This year being the centennial of Leo Tolstoy’s death, it seems unavoidable that he would figure prominently in a prestigious literary event such as Russia's 2010 Big Book Award. His life story is the subject matter and inspiration for two of the winning titles announced last Tuesday at the Russian National Library’s Pashkov House.

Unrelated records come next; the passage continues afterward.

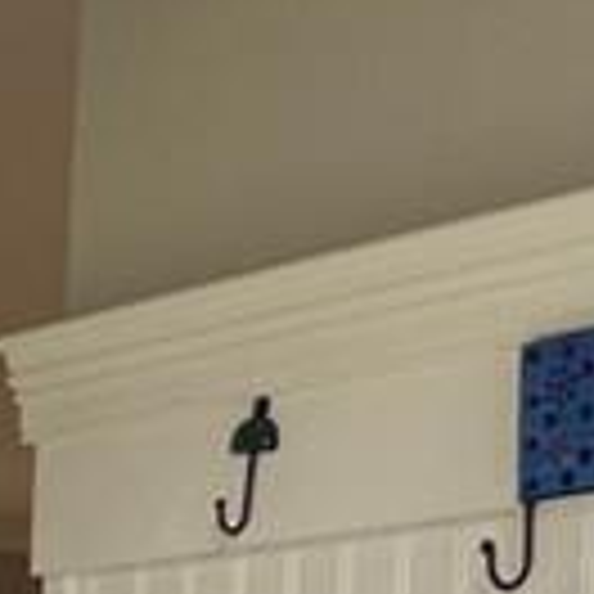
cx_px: -657
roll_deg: +0.4
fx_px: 2601
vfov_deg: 11.3
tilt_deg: -9.8
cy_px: 1314
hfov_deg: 11.5
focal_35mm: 134
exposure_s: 1/121
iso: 64
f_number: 1.8
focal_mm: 4.25
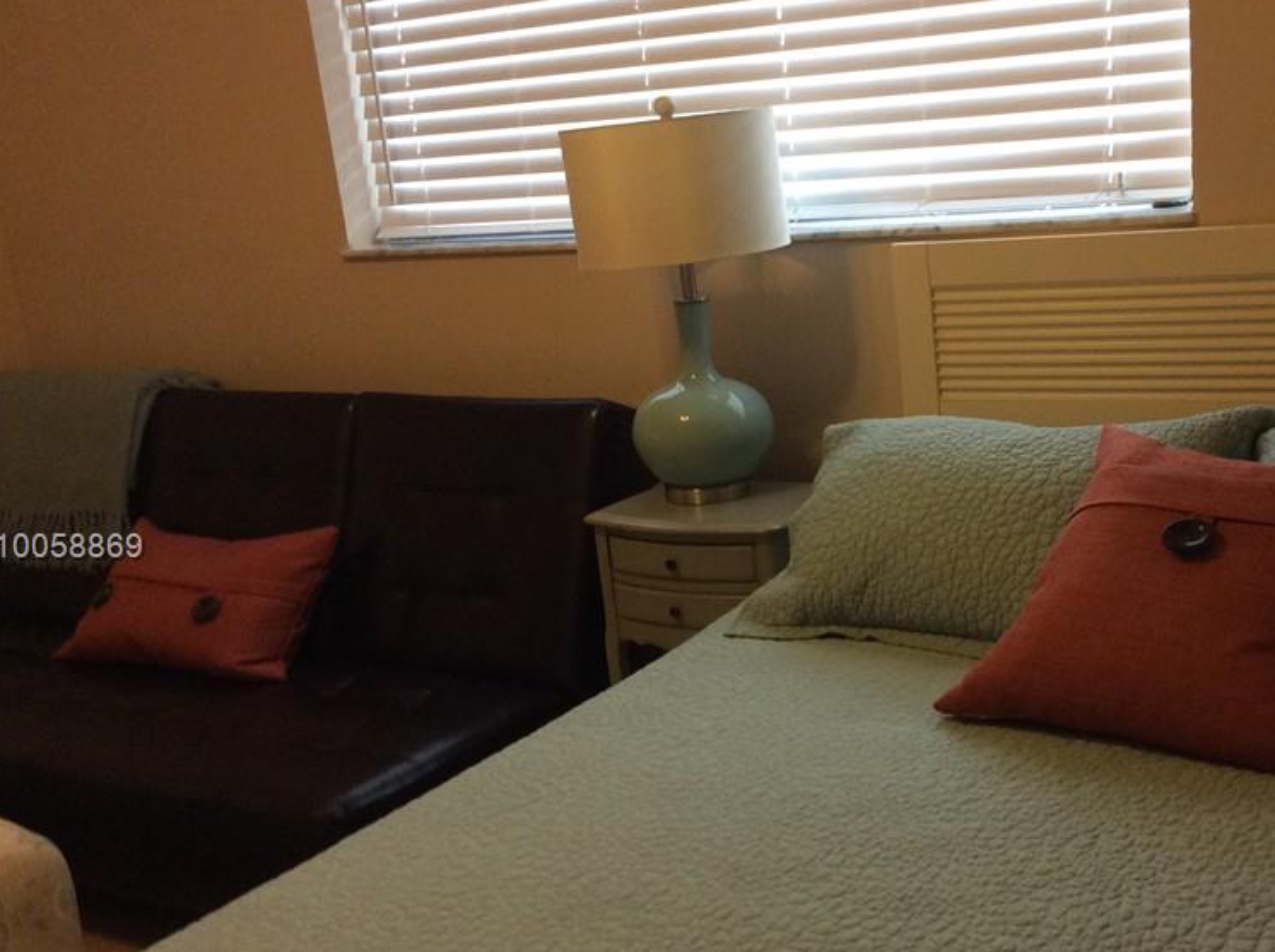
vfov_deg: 32.7
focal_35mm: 44
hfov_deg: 42.5
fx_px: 1618
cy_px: 549
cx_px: 843
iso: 125
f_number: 2.4
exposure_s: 1/24
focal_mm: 3.3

Leo Tolstoy: Escape from Paradise, an investigative title that focuses on Tolstoy’s mysterious decision to abandon his family estate Yasnaya Polyana and his death at a backwater train station, received the first prize. Author Pavel Basinsky, who is a cultural critic and literary magazine contributor, walked away with 3 million rubles (or $96,000) for his narrative effort that is based on archival documents. The runner-up (with prize money of 1.5 million rubles) was 2007 Russian Booker Prize winner (Matisse) and three-time nominee Alexander Ilichevsky. His novel, The Persian, follows a young Russian scientist’s return from the United States after a difficult divorce, his encounter with a childhood friend who is a falcon trainer, and their decision to form a commune in honor of futurist poet Velimir Khlebnikov.

Viktor Pelevin’s novel T claimed the third prize and the Readers’ Choice Award. In it, protagonist Count T is a long-bearded nobleman who lives in Yasnaya Polyana, preaches a simple life and protects the poor. (Sounds familiar?) .Pelevin, known for satire-rich fantasy novels, is the author of The Blue Lantern (1993 Russian Booker Prize winner) and Omon Ra. Roman Sechin and Andrei Baladin come in fourth and fifth respectively. A posthumous special award was also bestowed on late 19th-century short-story writer and playwright Anton Chekov.

Established in 2005, the Big Book Prize (or Bolshaya Kniga) is the biggest literary award in Russia and CIS, with funding of 5.5 million rubles ($175,000). It is funded and supported by various organizations including the Centre for the Support of Russian Literature, The Federal Agency of Press and Mass Communication, The RAN Institute of Russian Literature and The Russian Book Union. This year, 379 works were nominated for the award, and the 14 finalists announced at a traditional literary dinner on May 19. The public was able to access the finalists’ works, and vote for their favorite, on tabloid newspaper Komsomolskaya Pravda’s web site. Unlike the Russian Booker Prize (which is all about fiction), the Big Book Prize is open to prose of any genre as long as it is written in Russian.